**The problem:** You are asked to filter the data below and copy every line holding "İrade".

(Extracted data entries)
----

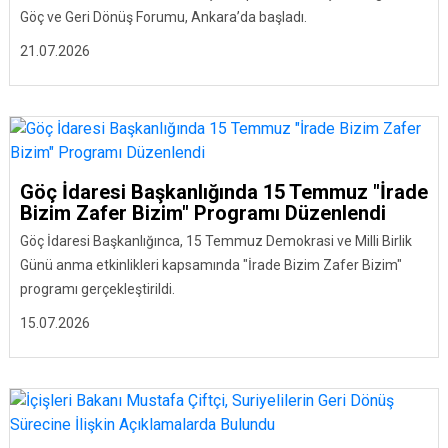
Göç ve Geri Dönüş Forumu, Ankara’da başladı.
21.07.2026
Göç İdaresi Başkanlığında 15 Temmuz "İrade
Bizim Zafer Bizim" Programı Düzenlendi
Göç İdaresi Başkanlığınca, 15 Temmuz Demokrasi ve Milli Birlik
Günü anma etkinlikleri kapsamında "İrade Bizim Zafer Bizim"
programı gerçekleştirildi.
15.07.2026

----

**Solution to the problem:**
Göç İdaresi Başkanlığında 15 Temmuz "İrade
Günü anma etkinlikleri kapsamında "İrade Bizim Zafer Bizim"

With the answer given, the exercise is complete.